Valentine’s Day draws nigh, and stores will soon fill with an anxious crush of shoppers in search of roses, chocolate, tacky pajamas and stuffed monkeys — inexplicably a popular item this year. I’m unconcerned. I know all about this festival of love. It never disappoints me.

Before I peeked into the cardboard mailbox I crafted in third grade to receive punch-out Valentine cards from my classmates, before I let the strawberry-and-whipped-cream pancakes my mother served for breakfast every year on Feb. 14 melt in my mouth, before I weathered my first crush, ventured out on a date or received a bouquet of roses from a suitor — I fell in love.

At an age inaccessible to my memory, my father won my heart. And my heart was in safe hands.

I know this because I’ve seen the photographs. There I am in my terrycloth sleeper, rigid with glee as my father tickles my chin. He’s a young seminary student with a buzzcut, thin from sleep deprivation and hard work at the Johnny Mitchell factory where he loads trucks to support his family and pay his tuition. The camera has captured a moment of joyful intimacy snatched from the jaws of Hebrew language study. I was, it’s clear, supremely happy.

Other pictures document the love story: Dad daubing oil paint onto the canvas while I labor over my own small painting; a cloth-covered teepee constructed in the basement, an eagle feather for my hair — it didn’t matter that I was a girl, he said, I could claim the noble ornament; the haircut he admired in spite of my glum disappointment; a snapshot taken before a school program. I look a bit anxious, but my father sits next to me, apparently unconcerned about potential failure. He’s there to hear his daughter sing.

I no longer recall the nervousness, nor do I remember how I performed. What shines in my memory is the fact that my dad was there at the track meets, the musicals, the plays, the end of summer camp and the first day of a new job.
He was there, too, to drive me home the day of my divorce. He followed up by taking me to lunch once a week as I started over. He sent me flowers on my ex-anniversary. When a new sweetheart declared he wanted to marry me, Dad chuckled: “Of course he does. Anybody smart would want to.” Fathers are the best answer to the question “How can you mend a broken heart?” They’re also the best way to avoid all the brokenness in the first place.

Presence is a good way to start; perhaps it’s the only way to start. Yet it’s not sufficient in itself. A father snoozing in the recliner, remote control in hand, bears no resemblance to the knight in shining armor little girls envision when they think of love. Viewer Dad needs to rouse himself and get involved. Then he needs to speak. To be a silent spectator is better than showing up to yell from the bleachers — but a word of encouragement is even better.

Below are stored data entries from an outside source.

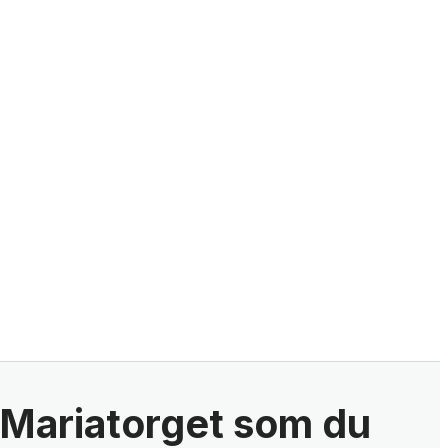
i Mariatorget som du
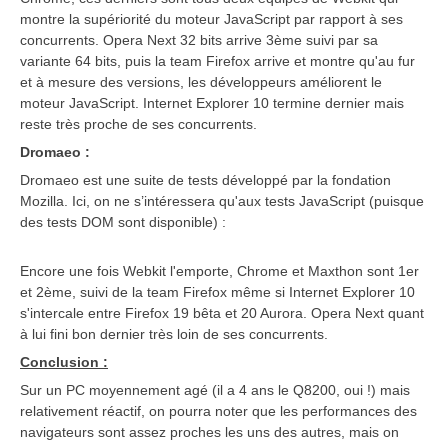
montre la supériorité du moteur JavaScript par rapport à ses
concurrents. Opera Next 32 bits arrive 3ème suivi par sa
variante 64 bits, puis la team Firefox arrive et montre qu'au fur
et à mesure des versions, les développeurs améliorent le
moteur JavaScript. Internet Explorer 10 termine dernier mais
reste très proche de ses concurrents.
Dromaeo :
Dromaeo est une suite de tests développé par la fondation
Mozilla. Ici, on ne s’intéressera qu'aux tests JavaScript (puisque
des tests DOM sont disponible) :
Encore une fois Webkit l'emporte, Chrome et Maxthon sont 1er
et 2ème, suivi de la team Firefox même si Internet Explorer 10
s'intercale entre Firefox 19 bêta et 20 Aurora. Opera Next quant
à lui fini bon dernier très loin de ses concurrents.
Conclusion :
Sur un PC moyennement agé (il a 4 ans le Q8200, oui !) mais
relativement réactif, on pourra noter que les performances des
navigateurs sont assez proches les uns des autres, mais on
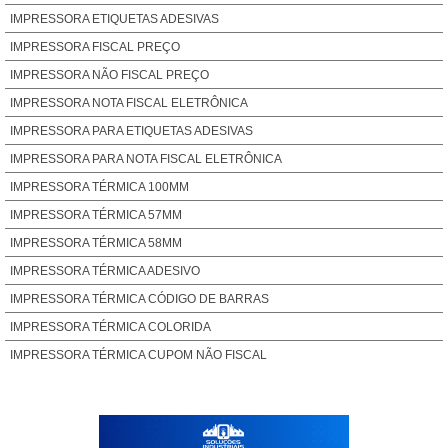
IMPRESSORA ETIQUETAS ADESIVAS
IMPRESSORA FISCAL PREÇO
IMPRESSORA NÃO FISCAL PREÇO
IMPRESSORA NOTA FISCAL ELETRÔNICA
IMPRESSORA PARA ETIQUETAS ADESIVAS
IMPRESSORA PARA NOTA FISCAL ELETRÔNICA
IMPRESSORA TÉRMICA 100MM
IMPRESSORA TÉRMICA 57MM
IMPRESSORA TÉRMICA 58MM
IMPRESSORA TÉRMICA ADESIVO
IMPRESSORA TÉRMICA CÓDIGO DE BARRAS
IMPRESSORA TÉRMICA COLORIDA
IMPRESSORA TÉRMICA CUPOM NÃO FISCAL
IMPRESSORA TÉRMICA DE ETIQUETAS
IMPRESSORA TERMICA ETIQUETA
IMPRESSORA TÉRMICA FISCAL E NAO FISCAL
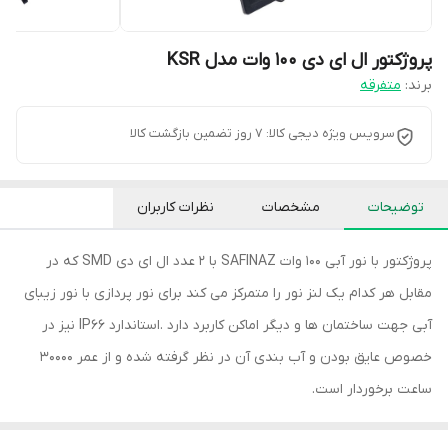
پروژکتور ال ای دی 100 وات مدل KSR
برند:
متفرقه
سرویس ویژه دیجی کالا: 7 روز تضمین بازگشت کالا
توضیحات
مشخصات
نظرات کاربران
پروژکتور با نور آبی 100 وات SAFINAZ با 2 عدد ال ای دی SMD که در
مقابل هر کدام یک لنز نور را متمرکز می کند برای نور پردازی با نور زیبای
آبی جهت ساختمان ها و دیگر اماکن کاربرد دارد .استاندارد IP66 نیز در
خصوص عایق بودن و آب بندی آن در نظر گرفته شده و از عمر 30000
ساعت برخوردار است.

A man’s power to shape his daughter’s heart presents a paradox. We do not live in a culture designed to cultivate true sensitivity in men. That’s a shame because fathers are able to subtly reassure, affirm and hearten their girls without saying much at all.

My Grandpa Schultz — an articulate man and animated preacher — was not given to flowery speeches. Yet the time he said of his daughter, “Ruth plays piano the way I hear the music in my head,” my mother’s heart blossomed. The compliment glowed in her memory, word perfect, to recount to her own children.
Years later, it was music that brought her to the church where she met my father. He’d arranged for a men’s quartet to perform; the college sent a women’s trio with a gifted accompanist.

“She was so beautiful,” he recalls. She knew how to be at home in her beauty, because her father treasured her.

“She was so intelligent,” he tells me, remembering how they visited at the back of the sanctuary and got so wrapped up in conversation they missed the entire potluck dinner. A virtuous girl, she wasn’t afraid to talk to men because her father had protected and loved her. When he paid visits to the inmates at the state prison, he brought his daughter along to provide music; she was perfectly safe in her father’s company.

“She played the piano so well,” my dad says. Who knows what obstacles might have separated them, had not my grandpa’s Ruthie kept playing that piano the way her daddy heard it in his mind?

Every love story starts with a father. When daughters hear the words as girls — you are important; you are beautiful; you are mine; you are loved — they hear true as women. They recognize the real thing when it comes along. Echoing emptiness, on the other hand, leaves the heart uninhabited, vulnerable to random damage.

The craving for father-love is so strong, a girl never gets over it. And that’s good news. It means it’s never too late for imperfect dads, who, after all, are the only kind on the planet.

Like all men, flawed fathers have a tendency to do their best and still miss the mark. Valentine’s Day is no different. That can result in gifts like wilted roses, melted chocolate, nothing at all, or, possibly worse than nothing, stuffed monkeys.

None of that really matters, though, when you have a father who loves you. I know, because I do.